I'm not a security person. This is the best I can do, but other ideas for forensic verification of data at URLs would be appreciated.
Right now, no measures are being taken to conceal the fact that requests for URLs are coming from this script. This should change.
It's probably best to keep this on something that's on a lot---I'm going to be running it from a cheap VPS, personally.
This should be good to go in its current (0.1.0) version. But right now you kind of need to be pretty skilled to run it. So that's top priority to change.
In rough order of priority, here is what needs to happen next:
-
Setup scripts, or even GUI interface (!??!) and a frozen distributable executable (also proper oauth for twitter), to allow non-technical people to set up.
-
Windows compatibility (if it doesn't already exist.
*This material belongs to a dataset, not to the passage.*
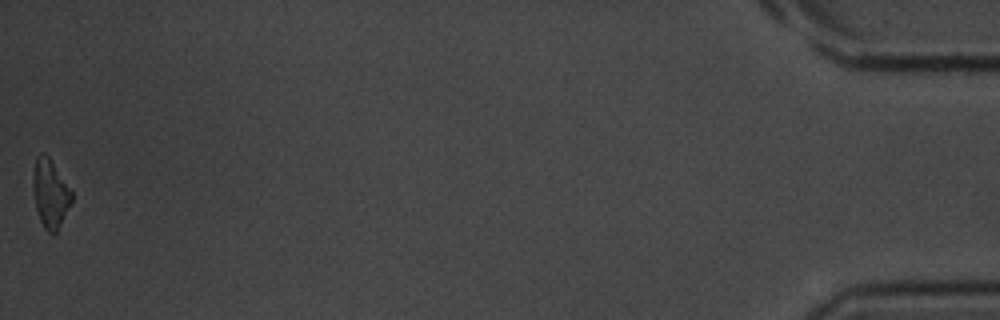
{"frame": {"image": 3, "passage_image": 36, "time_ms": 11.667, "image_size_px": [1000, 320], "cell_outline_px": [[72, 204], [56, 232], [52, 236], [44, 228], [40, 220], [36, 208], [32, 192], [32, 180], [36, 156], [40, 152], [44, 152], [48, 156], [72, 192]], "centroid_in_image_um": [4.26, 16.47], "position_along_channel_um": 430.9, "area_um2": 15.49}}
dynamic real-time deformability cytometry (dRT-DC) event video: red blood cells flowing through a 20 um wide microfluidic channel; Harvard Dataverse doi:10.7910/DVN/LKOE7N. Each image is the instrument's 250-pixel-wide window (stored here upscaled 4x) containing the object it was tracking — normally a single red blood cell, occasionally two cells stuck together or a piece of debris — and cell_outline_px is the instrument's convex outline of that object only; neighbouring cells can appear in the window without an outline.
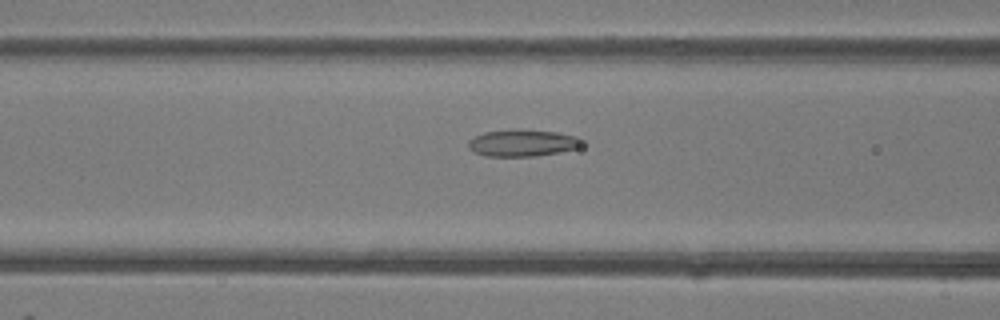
{"species": "common noctule bat (a hibernating species)", "species_latin": "Nyctalus noctula", "temperature_condition": "room temperature", "stored_images_in_passage": 49, "camera_frame_rate_fps": 3000, "um_per_image_px": 0.085, "animal": {"sex": "female"}, "frame": {"image": 1, "passage_image": 20, "time_ms": 6.333, "image_size_px": [1000, 320], "cell_outline_px": [[584, 144], [580, 148], [560, 152], [536, 156], [484, 156], [472, 152], [468, 148], [468, 140], [484, 132], [508, 128], [516, 128], [556, 132], [576, 136], [584, 140]], "centroid_in_image_um": [44.42, 12.14], "position_along_channel_um": 122.2, "area_um2": 18.32}}
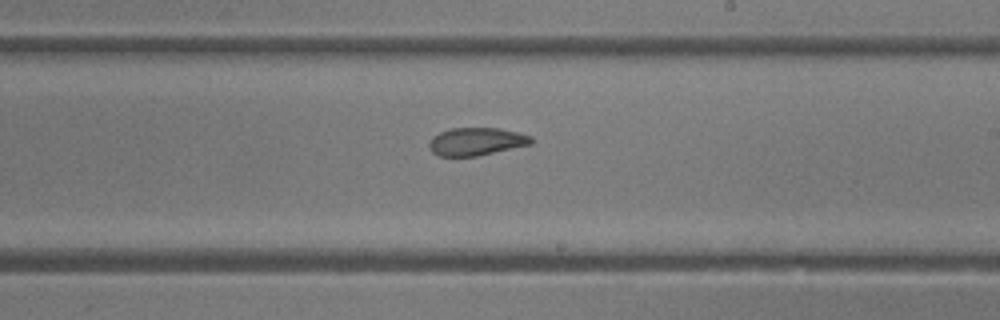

I don't even know.).
-
Some attempts to conceal web traffic coming from minitrue. (This could mean anything from user-agent switching, to randomizing request times, to adding noise requests to unmonitored documents, to tor or other ip concealment, to all of the above.)
-
Additional date verification methods beyond just posting to Twitter (especially blockchain-ey things).
-
If this gets popular enough to be worthwhile, funding for a hosted platform to set up and run monitors (preferably offshore, like in Switzerland) with a web interface.
Pull requests are greatly appreciated for these priorities or for anything else that might make this more secure or effective.